London-listed NMC, founded by Indian entrepreneur Bavaguthu Raghuram Shetty, has seen its stock plunge before it was suspended from trading amid allegations of fraud.

Its chairman and chief financial officer have resigned since the company revealed more than $4 billion of undisclosed debt, and the company has lost its elite status as a member of the FTSE 100 index.

With a market value of $2.4 billion and total debt of $6.6 billion, NMC and its founder face an investigation by U.K.’s Financial Conduct Authority.

‘Worst time ever’

“The amounts of billions of dollars at times like these are inexcusable especially if they were used for personal loans instead of being used by the business,” said Mohammed Ali Yasin, chief strategy officer at Al Dhabi Capital Ltd. in Abu Dhabi. “What was disclosed about the debt, undeclared debt of NMC by the majority shareholders is really coming at the worst time ever. At a time of this health crisis, a company like NMC and other hospitals should be blossoming and growing in value.”

NMC started unraveling in December, when short seller Muddy Waters Capital LLC alleged it had overpaid for assets, inflated cash balances and understated debt. The company uncovered evidence of suspected fraud and debt that had been used for unknown purposes. The shares have been suspended since February.

Abu Dhabi Commercial Bank is seeking to recover some of the funds the state-owned lender provided to NMC and financial services firm Finablr Plc, people familiar with the matter said on Wednesday. Representatives for Lazard and ADCB declined to comment.

The bank’s potential $1 billion exposure could wipe out 80% of its estimated profit for 2020 in a worst-case scenario, Citigroup Inc. analysts Rahul Bajaj and Ronit Ghose said in a note on Wednesday. Shares extended losses to the fifth consecutive session. They have dropped the maximum allowed 5% in the past four trading days, and are down 44% this year.

‘Big headache’
Besides Abu Dhabi Commercial Bank, other lenders include HSBC Holdings Plc, JPMorgan and Standard Chartered Plc, the people said. Some of the lenders are in talks to set up a committee to discuss ways to recover funds from NMC, according to the people. Representatives for the banks declined to comment.

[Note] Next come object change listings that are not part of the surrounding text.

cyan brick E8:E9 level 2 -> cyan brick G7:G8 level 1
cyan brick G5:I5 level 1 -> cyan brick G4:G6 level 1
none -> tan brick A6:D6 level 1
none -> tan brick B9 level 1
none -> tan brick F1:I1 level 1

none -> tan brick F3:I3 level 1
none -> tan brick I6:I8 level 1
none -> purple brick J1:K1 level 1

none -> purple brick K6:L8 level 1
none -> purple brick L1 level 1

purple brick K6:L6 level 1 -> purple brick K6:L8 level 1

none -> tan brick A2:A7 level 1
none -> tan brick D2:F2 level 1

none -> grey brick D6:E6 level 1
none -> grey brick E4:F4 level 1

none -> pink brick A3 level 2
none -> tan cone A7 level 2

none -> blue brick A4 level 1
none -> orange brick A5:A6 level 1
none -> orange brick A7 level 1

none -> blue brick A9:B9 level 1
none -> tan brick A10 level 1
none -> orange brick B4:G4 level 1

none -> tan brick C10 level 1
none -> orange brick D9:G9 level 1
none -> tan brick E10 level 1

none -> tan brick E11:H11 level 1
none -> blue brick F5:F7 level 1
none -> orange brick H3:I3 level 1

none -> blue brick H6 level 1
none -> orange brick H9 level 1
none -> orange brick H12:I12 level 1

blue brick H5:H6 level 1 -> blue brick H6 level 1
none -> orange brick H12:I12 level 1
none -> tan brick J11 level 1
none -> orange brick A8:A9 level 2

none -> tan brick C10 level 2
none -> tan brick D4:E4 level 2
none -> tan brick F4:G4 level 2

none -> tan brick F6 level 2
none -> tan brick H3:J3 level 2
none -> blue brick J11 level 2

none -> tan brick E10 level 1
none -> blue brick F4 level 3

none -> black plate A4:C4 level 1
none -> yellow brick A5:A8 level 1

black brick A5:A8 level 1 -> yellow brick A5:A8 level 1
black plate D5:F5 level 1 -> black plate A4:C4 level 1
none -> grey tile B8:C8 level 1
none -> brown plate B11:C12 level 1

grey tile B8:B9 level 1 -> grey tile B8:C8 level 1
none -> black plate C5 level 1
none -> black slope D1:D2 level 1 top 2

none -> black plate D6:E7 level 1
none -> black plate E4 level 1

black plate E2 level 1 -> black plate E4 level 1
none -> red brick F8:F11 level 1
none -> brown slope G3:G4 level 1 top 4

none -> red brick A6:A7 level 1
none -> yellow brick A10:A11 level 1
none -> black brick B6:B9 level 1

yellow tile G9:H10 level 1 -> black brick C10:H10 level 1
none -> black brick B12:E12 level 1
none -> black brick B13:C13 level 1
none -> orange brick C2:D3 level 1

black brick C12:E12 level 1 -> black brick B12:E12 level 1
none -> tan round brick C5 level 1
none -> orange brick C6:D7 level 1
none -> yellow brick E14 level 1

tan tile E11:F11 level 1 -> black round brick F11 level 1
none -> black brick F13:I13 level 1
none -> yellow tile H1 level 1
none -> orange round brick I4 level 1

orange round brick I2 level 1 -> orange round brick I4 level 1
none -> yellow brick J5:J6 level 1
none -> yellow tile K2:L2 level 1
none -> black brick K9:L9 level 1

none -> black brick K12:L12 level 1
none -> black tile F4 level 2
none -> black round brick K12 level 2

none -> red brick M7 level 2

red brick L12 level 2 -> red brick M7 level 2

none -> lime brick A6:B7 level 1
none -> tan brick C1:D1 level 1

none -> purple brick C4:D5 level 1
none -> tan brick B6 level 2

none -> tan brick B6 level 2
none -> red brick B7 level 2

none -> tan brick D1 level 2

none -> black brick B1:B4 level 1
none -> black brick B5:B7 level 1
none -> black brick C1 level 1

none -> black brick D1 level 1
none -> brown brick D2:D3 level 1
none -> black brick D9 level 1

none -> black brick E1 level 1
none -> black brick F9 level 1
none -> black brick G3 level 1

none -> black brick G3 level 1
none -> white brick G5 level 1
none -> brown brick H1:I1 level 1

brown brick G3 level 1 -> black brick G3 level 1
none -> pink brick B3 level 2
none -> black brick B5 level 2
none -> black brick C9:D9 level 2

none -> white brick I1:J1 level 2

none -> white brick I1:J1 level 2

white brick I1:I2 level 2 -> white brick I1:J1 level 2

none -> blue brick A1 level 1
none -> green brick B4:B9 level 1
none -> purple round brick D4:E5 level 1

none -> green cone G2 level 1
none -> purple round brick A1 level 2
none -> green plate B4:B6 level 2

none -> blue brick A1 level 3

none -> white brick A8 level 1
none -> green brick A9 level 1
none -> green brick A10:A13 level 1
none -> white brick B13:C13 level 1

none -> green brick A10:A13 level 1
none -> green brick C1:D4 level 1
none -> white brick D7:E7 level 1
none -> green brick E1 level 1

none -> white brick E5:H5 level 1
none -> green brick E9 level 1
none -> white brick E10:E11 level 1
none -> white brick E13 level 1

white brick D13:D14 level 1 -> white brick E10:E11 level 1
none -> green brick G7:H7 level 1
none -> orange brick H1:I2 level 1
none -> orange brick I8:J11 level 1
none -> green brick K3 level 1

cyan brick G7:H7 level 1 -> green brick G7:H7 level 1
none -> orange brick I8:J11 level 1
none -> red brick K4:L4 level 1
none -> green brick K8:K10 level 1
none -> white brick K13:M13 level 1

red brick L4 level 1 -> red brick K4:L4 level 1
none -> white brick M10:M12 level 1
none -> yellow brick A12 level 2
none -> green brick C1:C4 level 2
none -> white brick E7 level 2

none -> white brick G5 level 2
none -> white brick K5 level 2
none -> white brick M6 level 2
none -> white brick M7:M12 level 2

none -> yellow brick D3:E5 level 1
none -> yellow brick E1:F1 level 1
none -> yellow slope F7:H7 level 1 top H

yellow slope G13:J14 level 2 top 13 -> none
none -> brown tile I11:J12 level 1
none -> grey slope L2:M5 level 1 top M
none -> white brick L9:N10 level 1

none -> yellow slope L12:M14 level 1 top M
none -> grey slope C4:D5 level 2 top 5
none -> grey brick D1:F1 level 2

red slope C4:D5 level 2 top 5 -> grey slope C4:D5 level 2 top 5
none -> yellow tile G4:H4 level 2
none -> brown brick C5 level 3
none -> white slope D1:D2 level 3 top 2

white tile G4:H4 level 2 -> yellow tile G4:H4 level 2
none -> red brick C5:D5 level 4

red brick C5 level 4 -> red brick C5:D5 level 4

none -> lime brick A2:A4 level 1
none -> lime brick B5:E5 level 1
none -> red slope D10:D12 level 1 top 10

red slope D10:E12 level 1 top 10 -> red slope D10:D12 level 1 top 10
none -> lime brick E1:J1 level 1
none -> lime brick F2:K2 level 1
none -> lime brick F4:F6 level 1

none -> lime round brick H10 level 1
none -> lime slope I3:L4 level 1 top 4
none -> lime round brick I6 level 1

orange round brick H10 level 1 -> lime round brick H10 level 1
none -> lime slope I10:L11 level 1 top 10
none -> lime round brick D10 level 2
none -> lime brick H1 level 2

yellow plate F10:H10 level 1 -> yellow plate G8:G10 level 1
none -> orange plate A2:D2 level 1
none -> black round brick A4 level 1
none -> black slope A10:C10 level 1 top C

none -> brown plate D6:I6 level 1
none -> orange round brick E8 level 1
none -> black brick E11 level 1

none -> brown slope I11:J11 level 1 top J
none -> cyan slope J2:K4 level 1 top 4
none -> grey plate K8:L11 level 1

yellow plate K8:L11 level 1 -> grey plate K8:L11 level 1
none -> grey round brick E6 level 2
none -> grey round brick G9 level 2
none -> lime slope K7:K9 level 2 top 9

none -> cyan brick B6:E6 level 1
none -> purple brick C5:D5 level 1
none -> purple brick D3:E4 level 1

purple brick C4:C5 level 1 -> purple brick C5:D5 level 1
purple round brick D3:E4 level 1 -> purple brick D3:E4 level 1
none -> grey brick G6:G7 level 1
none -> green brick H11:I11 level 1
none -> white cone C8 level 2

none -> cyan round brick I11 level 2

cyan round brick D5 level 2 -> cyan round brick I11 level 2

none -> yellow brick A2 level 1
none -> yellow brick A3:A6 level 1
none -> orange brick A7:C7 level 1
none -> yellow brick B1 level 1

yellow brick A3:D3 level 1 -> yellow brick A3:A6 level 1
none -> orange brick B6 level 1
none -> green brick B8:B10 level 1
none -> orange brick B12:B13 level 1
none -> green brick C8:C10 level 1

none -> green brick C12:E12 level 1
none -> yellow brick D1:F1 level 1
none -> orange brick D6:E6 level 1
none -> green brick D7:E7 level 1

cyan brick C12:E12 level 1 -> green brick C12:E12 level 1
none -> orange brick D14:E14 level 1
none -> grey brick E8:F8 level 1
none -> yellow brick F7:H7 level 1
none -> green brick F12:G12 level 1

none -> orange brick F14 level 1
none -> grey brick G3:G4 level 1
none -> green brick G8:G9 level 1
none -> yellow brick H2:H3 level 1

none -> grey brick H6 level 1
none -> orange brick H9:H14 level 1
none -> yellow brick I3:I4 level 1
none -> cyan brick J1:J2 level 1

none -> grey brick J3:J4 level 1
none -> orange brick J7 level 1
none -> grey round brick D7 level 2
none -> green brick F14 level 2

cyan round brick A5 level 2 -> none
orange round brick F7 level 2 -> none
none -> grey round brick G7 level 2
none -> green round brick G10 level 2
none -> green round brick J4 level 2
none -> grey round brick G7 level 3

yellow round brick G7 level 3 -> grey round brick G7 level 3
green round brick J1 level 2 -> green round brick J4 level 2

“The expected write down on NMC will be a big headache for the commercial banks, which lent to them in large volumes, given that they will be negatively impacted by the fallout from lower oil prices,” said Richard Segal, a senior analyst at Manulife Investment in London. “Anecdotal evidence suggests they are also being pressed to extend new credits to priority sectors to relieve the burden on taxpayers.”

Branching out
After establishing NMC, Shetty branched out into financial services, with those interests now rolled into London-listed Finablr. Problems there led to its UAE Exchange unit to default on a foreign-exchange loan of about $300 million, according to people with knowledge of the matter. The company, founded in 1980, became one of the largest remittance operators in the Middle East by mainly catering to Indian expatriate workers in the Gulf.

The United Arab Emirates central bank last month said it is overseeing the UAE Exchange’s operations as Finablr, also the owner of foreign-exchange businesses including Travelex Holdings Ltd., prepares for potential insolvency. The firm has warned that its board couldn’t accurately assess its financial situation and its chief executive officer and chief financial officer have stepped down.

A representative for Finablr referred queries to the UAE central bank, which didn’t immediately respond to emailed queries. Representatives for Goldman Sachs and JPMorgan declined to comment, while representatives for Commercial Bank of Dubai and Shetty didn’t immediately respond to requests for comment.

Trading unit
With cash holdings dwindling, NMC is working with an adviser to gauge buyer interest in its NMC Trading unit, according to the people. NMC Trading distributes products including Nestle SA food and beverages, Pfizer Inc. medicine and Unilever Plc personal-care products across the United Arab Emirates.

Deliberations are at an early stage, and there’s no certainty they will result in a transaction, the people said. A representative for NMC declined to comment.